Same goes for internet straight video downloading plugins, which are just as abondant (an easy and good working one is Real Video's one, which can be installed together with their free player).
I personally use both firefox and IE; firefox used to be faster, it isn't that much so anymore unless you have a very old computer; at home I can't see any difference anymore (I5 + SSD + 8GB RAM). IE8 used to be buggier, now it's the other way around. Overall I always enjoy some things better on one of them, others on the other one. A few quick things I like about IE and miss in Firefox are:
- accelerators and specially web-slices
- the ability to handle several simultaneous windows live accounts
- the way it handles favorites and overall customizable button layout
- coloured tabs depending on their parent
- process independent tabs, which means that when one of them crashes it doesn't affect the others (firefox kills everything you had at once...)
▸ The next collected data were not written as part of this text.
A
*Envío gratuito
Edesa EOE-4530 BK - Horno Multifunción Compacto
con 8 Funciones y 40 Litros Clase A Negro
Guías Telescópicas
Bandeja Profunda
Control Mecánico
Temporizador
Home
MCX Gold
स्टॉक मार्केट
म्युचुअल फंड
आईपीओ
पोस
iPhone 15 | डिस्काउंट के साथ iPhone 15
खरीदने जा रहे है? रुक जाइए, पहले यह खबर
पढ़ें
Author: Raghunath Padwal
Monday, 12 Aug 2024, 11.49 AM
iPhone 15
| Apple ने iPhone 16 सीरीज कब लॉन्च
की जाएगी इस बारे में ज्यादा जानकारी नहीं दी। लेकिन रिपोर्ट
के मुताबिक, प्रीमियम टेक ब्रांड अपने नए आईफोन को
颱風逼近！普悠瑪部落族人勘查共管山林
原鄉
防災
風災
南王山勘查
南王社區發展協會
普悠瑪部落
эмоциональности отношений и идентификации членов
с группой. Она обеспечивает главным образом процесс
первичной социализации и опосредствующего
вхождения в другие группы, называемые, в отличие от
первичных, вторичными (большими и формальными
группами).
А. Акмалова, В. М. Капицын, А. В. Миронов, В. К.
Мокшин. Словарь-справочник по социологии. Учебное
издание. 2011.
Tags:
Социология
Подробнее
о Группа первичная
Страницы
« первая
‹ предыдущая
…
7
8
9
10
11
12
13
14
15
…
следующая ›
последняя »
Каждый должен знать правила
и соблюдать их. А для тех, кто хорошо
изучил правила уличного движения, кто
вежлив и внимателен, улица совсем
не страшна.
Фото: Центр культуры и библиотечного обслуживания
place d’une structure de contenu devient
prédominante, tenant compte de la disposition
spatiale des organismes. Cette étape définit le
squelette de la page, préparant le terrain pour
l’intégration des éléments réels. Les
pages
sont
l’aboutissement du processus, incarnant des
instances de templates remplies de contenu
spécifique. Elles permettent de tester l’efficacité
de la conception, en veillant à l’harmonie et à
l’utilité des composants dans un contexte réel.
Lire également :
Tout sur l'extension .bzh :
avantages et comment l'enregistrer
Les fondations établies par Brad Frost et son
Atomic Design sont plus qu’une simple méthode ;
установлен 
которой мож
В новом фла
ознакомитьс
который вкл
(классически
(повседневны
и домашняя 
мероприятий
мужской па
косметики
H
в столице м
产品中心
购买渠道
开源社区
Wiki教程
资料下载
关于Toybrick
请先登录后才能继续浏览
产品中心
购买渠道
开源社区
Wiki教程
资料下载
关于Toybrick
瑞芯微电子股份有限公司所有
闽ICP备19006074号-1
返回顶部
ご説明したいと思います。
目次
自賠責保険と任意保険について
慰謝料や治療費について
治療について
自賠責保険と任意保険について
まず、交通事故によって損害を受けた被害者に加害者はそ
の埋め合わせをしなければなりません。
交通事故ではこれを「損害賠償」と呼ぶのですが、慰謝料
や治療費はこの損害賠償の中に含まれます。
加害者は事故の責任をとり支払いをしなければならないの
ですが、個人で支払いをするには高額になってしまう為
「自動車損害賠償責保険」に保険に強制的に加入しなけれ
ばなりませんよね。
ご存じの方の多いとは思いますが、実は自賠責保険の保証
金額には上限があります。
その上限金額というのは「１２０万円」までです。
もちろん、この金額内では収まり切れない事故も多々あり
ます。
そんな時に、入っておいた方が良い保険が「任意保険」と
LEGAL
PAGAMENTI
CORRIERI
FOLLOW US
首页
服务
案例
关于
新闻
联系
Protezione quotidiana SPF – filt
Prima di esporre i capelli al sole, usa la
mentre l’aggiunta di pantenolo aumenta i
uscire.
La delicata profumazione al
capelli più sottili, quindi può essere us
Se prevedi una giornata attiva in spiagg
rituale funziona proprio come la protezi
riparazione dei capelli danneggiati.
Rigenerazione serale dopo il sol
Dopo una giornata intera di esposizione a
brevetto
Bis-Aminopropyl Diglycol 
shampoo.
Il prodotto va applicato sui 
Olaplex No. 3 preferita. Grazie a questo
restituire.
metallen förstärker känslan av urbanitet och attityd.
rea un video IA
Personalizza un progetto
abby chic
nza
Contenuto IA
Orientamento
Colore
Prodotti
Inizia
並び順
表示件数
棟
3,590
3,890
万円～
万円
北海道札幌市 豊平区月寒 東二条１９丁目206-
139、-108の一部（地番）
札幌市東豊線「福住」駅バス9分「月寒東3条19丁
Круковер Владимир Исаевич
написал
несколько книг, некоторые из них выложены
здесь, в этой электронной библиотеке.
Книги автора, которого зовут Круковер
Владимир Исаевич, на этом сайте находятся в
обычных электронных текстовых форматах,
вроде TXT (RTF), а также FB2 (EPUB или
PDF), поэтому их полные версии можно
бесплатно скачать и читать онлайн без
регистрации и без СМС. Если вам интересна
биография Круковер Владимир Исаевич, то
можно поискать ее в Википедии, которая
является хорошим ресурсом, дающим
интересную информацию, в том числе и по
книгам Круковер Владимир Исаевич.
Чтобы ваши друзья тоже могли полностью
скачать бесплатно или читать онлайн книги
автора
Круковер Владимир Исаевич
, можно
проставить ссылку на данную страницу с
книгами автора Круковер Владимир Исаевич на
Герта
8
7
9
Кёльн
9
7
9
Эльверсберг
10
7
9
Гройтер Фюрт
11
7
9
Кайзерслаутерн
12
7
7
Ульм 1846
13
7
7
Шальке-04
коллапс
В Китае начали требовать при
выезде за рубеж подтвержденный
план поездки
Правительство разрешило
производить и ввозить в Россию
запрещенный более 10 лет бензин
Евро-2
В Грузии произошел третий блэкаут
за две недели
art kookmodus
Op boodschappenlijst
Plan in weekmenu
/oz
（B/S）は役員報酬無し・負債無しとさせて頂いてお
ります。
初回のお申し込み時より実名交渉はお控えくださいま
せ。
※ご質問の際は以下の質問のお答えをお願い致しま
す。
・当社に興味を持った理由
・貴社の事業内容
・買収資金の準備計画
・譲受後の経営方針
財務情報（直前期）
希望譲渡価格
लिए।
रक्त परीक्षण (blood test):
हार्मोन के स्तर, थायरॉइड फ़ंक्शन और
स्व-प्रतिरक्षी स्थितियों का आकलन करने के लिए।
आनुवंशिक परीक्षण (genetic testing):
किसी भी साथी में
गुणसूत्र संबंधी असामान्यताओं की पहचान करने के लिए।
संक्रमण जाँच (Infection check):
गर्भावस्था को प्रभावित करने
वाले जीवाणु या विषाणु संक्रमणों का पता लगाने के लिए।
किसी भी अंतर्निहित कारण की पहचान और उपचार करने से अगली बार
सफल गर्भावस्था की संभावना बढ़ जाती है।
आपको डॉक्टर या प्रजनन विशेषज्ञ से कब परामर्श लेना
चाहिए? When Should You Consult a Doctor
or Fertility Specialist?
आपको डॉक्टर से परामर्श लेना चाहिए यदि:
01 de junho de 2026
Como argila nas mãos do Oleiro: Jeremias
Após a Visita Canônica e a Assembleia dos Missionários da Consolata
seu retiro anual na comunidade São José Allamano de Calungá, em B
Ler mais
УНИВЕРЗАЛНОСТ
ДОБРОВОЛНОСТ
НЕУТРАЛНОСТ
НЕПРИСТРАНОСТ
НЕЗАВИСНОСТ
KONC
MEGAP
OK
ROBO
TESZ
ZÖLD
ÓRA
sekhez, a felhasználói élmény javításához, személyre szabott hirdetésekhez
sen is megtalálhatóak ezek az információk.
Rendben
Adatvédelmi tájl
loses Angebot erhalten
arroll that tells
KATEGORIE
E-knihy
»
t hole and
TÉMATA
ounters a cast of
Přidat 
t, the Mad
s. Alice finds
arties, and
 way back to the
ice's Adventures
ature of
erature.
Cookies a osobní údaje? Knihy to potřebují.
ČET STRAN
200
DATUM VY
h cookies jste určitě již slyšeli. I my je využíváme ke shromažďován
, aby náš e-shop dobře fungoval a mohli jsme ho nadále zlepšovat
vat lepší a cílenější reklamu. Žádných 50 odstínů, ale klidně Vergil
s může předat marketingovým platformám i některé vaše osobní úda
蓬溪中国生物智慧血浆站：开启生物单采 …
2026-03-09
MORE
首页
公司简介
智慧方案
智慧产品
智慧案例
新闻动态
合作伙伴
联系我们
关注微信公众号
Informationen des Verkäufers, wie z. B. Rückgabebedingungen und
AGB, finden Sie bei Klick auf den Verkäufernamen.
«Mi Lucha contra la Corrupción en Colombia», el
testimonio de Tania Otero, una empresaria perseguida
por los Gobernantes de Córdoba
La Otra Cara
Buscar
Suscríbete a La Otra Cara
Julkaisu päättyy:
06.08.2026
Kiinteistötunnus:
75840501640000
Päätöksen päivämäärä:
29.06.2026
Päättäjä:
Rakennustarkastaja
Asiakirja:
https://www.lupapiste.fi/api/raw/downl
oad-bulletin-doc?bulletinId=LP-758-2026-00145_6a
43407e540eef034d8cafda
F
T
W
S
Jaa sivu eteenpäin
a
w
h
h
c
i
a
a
- better compatibility with many sites, and also third party plugins that for some reason aren't developed for firefox.
Since most here are firefox fans, I don't think you need me to tell you what makes it a pretty nice browser.
Either way; looking forward to the new browser experiences that newer browsers seem to be readying (many of the tests on the IE9 platform preview are baffling).
You have to admire his convictions. I don't like IE but I think if my life depended on it, I'd be on IE like white on rice.
Fortunately, my life does not depend on what browser I use!